==== RECORD SET

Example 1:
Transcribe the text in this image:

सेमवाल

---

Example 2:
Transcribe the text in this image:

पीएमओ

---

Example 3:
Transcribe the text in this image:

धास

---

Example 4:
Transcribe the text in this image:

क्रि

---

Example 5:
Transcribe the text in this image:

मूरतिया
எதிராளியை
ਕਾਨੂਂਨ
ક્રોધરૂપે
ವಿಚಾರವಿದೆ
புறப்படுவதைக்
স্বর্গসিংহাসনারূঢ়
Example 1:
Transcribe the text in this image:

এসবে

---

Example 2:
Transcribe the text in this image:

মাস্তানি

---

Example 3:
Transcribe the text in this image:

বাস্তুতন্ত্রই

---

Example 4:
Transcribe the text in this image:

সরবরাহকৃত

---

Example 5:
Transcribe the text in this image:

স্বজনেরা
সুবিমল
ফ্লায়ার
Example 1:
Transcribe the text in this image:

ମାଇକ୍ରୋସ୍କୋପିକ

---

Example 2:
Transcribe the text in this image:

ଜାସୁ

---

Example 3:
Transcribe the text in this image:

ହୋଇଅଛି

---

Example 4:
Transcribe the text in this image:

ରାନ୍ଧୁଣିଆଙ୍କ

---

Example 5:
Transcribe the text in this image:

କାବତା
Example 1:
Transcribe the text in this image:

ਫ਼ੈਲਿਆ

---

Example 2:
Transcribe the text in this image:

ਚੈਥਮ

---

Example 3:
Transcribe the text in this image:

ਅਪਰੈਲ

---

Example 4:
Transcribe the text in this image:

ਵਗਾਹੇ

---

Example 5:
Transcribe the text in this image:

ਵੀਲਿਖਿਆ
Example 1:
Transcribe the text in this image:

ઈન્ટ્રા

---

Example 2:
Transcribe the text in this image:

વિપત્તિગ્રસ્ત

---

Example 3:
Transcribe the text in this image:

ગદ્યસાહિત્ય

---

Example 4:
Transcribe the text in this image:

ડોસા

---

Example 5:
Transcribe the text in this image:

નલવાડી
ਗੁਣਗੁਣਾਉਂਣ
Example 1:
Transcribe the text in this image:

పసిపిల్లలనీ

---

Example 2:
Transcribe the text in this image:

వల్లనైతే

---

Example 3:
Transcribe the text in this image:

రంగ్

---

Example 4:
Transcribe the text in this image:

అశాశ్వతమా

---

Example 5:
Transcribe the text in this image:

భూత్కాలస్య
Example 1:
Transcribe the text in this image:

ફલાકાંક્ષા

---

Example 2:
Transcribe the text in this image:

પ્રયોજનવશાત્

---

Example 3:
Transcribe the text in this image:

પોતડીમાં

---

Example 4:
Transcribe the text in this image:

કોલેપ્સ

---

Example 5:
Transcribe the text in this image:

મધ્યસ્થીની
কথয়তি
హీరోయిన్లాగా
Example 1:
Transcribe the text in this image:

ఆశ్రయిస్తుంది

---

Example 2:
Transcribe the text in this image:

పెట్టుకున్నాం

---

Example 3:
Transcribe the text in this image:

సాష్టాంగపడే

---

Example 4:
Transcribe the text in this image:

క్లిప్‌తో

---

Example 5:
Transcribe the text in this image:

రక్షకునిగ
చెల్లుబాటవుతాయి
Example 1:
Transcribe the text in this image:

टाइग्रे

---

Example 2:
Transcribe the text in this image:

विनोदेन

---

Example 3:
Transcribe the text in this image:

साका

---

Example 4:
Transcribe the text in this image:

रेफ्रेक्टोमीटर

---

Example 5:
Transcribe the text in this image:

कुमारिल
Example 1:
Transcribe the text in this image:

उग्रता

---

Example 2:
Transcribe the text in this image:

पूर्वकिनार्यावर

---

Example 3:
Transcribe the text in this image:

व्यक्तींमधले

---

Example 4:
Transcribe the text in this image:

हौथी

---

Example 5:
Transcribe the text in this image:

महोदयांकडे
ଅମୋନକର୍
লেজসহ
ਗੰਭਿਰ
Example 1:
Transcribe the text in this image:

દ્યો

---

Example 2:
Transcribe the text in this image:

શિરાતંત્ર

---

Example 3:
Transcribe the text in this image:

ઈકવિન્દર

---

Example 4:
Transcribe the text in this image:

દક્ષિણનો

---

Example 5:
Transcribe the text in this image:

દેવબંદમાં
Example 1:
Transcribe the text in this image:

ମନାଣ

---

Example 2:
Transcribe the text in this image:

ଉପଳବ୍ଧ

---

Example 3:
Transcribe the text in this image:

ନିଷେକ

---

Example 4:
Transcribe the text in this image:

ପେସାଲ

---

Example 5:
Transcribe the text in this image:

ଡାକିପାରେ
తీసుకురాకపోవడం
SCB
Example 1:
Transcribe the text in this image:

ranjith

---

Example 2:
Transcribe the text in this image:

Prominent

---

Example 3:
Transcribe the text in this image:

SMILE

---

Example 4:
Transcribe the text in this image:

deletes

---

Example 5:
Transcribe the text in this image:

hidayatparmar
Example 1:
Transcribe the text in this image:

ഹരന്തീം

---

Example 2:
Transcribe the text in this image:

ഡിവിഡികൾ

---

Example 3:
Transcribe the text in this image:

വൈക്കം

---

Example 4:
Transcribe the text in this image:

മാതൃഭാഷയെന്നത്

========

- **PROBLEM DETAILS**
A word-for-word copy of the data above is the goal, so set it all down again.

- **REPLY**
Example 1:
Transcribe the text in this image:

सेमवाल

---

Example 2:
Transcribe the text in this image:

पीएमओ

---

Example 3:
Transcribe the text in this image:

धास

---

Example 4:
Transcribe the text in this image:

क्रि

---

Example 5:
Transcribe the text in this image:

मूरतिया
எதிராளியை
ਕਾਨੂਂਨ
ક્રોધરૂપે
ವಿಚಾರವಿದೆ
புறப்படுவதைக்
স্বর্গসিংহাসনারূঢ়
Example 1:
Transcribe the text in this image:

এসবে

---

Example 2:
Transcribe the text in this image:

মাস্তানি

---

Example 3:
Transcribe the text in this image:

বাস্তুতন্ত্রই

---

Example 4:
Transcribe the text in this image:

সরবরাহকৃত

---

Example 5:
Transcribe the text in this image:

স্বজনেরা
সুবিমল
ফ্লায়ার
Example 1:
Transcribe the text in this image:

ମାଇକ୍ରୋସ୍କୋପିକ

---

Example 2:
Transcribe the text in this image:

ଜାସୁ

---

Example 3:
Transcribe the text in this image:

ହୋଇଅଛି

---

Example 4:
Transcribe the text in this image:

ରାନ୍ଧୁଣିଆଙ୍କ

---

Example 5:
Transcribe the text in this image:

କାବତା
Example 1:
Transcribe the text in this image:

ਫ਼ੈਲਿਆ

---

Example 2:
Transcribe the text in this image:

ਚੈਥਮ

---

Example 3:
Transcribe the text in this image:

ਅਪਰੈਲ

---

Example 4:
Transcribe the text in this image:

ਵਗਾਹੇ

---

Example 5:
Transcribe the text in this image:

ਵੀਲਿਖਿਆ
Example 1:
Transcribe the text in this image:

ઈન્ટ્રા

---

Example 2:
Transcribe the text in this image:

વિપત્તિગ્રસ્ત

---

Example 3:
Transcribe the text in this image:

ગદ્યસાહિત્ય

---

Example 4:
Transcribe the text in this image:

ડોસા

---

Example 5:
Transcribe the text in this image:

નલવાડી
ਗੁਣਗੁਣਾਉਂਣ
Example 1:
Transcribe the text in this image:

పసిపిల్లలనీ

---

Example 2:
Transcribe the text in this image:

వల్లనైతే

---

Example 3:
Transcribe the text in this image:

రంగ్

---

Example 4:
Transcribe the text in this image:

అశాశ్వతమా

---

Example 5:
Transcribe the text in this image:

భూత్కాలస్య
Example 1:
Transcribe the text in this image:

ફલાકાંક્ષા

---

Example 2:
Transcribe the text in this image:

પ્રયોજનવશાત્

---

Example 3:
Transcribe the text in this image:

પોતડીમાં

---

Example 4:
Transcribe the text in this image:

કોલેપ્સ

---

Example 5:
Transcribe the text in this image:

મધ્યસ્થીની
কথয়তি
హీరోయిన్లాగా
Example 1:
Transcribe the text in this image:

ఆశ్రయిస్తుంది

---

Example 2:
Transcribe the text in this image:

పెట్టుకున్నాం

---

Example 3:
Transcribe the text in this image:

సాష్టాంగపడే

---

Example 4:
Transcribe the text in this image:

క్లిప్‌తో

---

Example 5:
Transcribe the text in this image:

రక్షకునిగ
చెల్లుబాటవుతాయి
Example 1:
Transcribe the text in this image:

टाइग्रे

---

Example 2:
Transcribe the text in this image:

विनोदेन

---

Example 3:
Transcribe the text in this image:

साका

---

Example 4:
Transcribe the text in this image:

रेफ्रेक्टोमीटर

---

Example 5:
Transcribe the text in this image:

कुमारिल
Example 1:
Transcribe the text in this image:

उग्रता

---

Example 2:
Transcribe the text in this image:

पूर्वकिनार्यावर

---

Example 3:
Transcribe the text in this image:

व्यक्तींमधले

---

Example 4:
Transcribe the text in this image:

हौथी

---

Example 5:
Transcribe the text in this image:

महोदयांकडे
ଅମୋନକର୍
লেজসহ
ਗੰਭਿਰ
Example 1:
Transcribe the text in this image:

દ્યો

---

Example 2:
Transcribe the text in this image:

શિરાતંત્ર

---

Example 3:
Transcribe the text in this image:

ઈકવિન્દર

---

Example 4:
Transcribe the text in this image:

દક્ષિણનો

---

Example 5:
Transcribe the text in this image:

દેવબંદમાં
Example 1:
Transcribe the text in this image:

ମନାଣ

---

Example 2:
Transcribe the text in this image:

ଉପଳବ୍ଧ

---

Example 3:
Transcribe the text in this image:

ନିଷେକ

---

Example 4:
Transcribe the text in this image:

ପେସାଲ

---

Example 5:
Transcribe the text in this image:

ଡାକିପାରେ
తీసుకురాకపోవడం
SCB
Example 1:
Transcribe the text in this image:

ranjith

---

Example 2:
Transcribe the text in this image:

Prominent

---

Example 3:
Transcribe the text in this image:

SMILE

---

Example 4:
Transcribe the text in this image:

deletes

---

Example 5:
Transcribe the text in this image:

hidayatparmar
Example 1:
Transcribe the text in this image:

ഹരന്തീം

---

Example 2:
Transcribe the text in this image:

ഡിവിഡികൾ

---

Example 3:
Transcribe the text in this image:

വൈക്കം

---

Example 4:
Transcribe the text in this image:

മാതൃഭാഷയെന്നത്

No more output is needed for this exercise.